#### RECORDS TO PROCESS

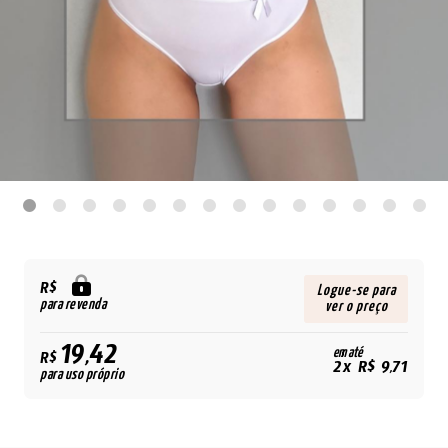
R$
Logue-se para
para revenda
ver o preço
19,42
em até
R$
2x R$ 9,71
para uso próprio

########

◆ ACTIVITY ◆
Repeat each line of the records exactly. Do not include the pictures.

◆ FINISHED EXERCISE ◆
R$
Logue-se para
para revenda
ver o preço
19,42
em até
R$
2x R$ 9,71
para uso próprio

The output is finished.